__DOCUMENT EXCERPT__:
The current status of the literature is to visually inspect the K versus \( \overline{\text{LCC}} (K) \) distribution and infer whether a real-world network is truly random or not. We seek to proceed one step further. We propose to quantify the extent of randomness for a complex real-world network in the form of a measure called the Randomness Index, and it is the Pearson’s correlation coefficient (ranges from −1 to 1) of the K vs. \( \overline{\text{LCC}} (K) \) values for the vertices of the network. For any complex real-world network, the closer the Randomness Index value to zero (or even positive), the larger the extent of randomness in the distribution of the links in the network, whereas the closer the Randomness Index value to −1, the lower the extent of randomness. We analyze a suite of 48 real-world networks of diverse degree distribution and observe the median of the Randomness Index values to be −0.72. Only two of the 48 real-world networks had a positive Randomness Index value, and the rest of the networks had Randomness Index values less than −0.15.

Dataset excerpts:
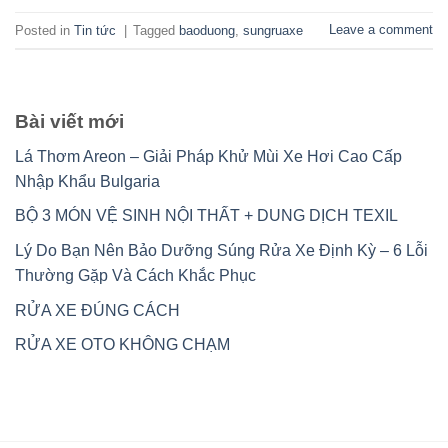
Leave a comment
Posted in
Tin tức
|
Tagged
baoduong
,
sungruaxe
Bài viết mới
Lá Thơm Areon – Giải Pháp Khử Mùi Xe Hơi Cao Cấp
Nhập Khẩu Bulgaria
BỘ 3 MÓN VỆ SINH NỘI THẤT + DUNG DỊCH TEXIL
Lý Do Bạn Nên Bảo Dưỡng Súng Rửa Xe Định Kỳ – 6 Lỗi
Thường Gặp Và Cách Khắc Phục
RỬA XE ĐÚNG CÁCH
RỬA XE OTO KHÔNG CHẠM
---
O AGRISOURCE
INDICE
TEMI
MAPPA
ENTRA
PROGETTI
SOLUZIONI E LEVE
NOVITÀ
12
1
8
...
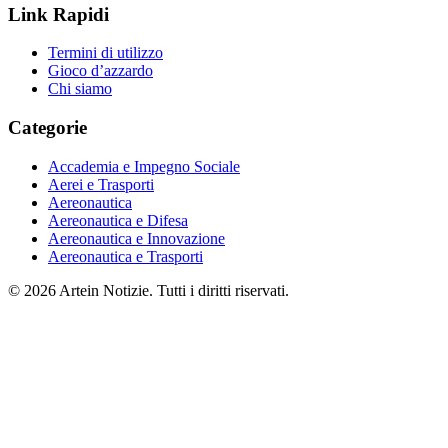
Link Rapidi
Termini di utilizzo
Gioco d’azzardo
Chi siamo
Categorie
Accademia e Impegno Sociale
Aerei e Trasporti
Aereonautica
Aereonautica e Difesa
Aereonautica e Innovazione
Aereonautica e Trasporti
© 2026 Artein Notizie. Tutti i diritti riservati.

__ASSIGNMENT__:
Extract the passage on the Randomness Index from above and reproduce it in full, word for word.

__TASK RESPONSE__:
The current status of the literature is to visually inspect the K versus \( \overline{\text{LCC}} (K) \) distribution and infer whether a real-world network is truly random or not. We seek to proceed one step further. We propose to quantify the extent of randomness for a complex real-world network in the form of a measure called the Randomness Index, and it is the Pearson’s correlation coefficient (ranges from −1 to 1) of the K vs. \( \overline{\text{LCC}} (K) \) values for the vertices of the network. For any complex real-world network, the closer the Randomness Index value to zero (or even positive), the larger the extent of randomness in the distribution of the links in the network, whereas the closer the Randomness Index value to −1, the lower the extent of randomness. We analyze a suite of 48 real-world networks of diverse degree distribution and observe the median of the Randomness Index values to be −0.72. Only two of the 48 real-world networks had a positive Randomness Index value, and the rest of the networks had Randomness Index values less than −0.15.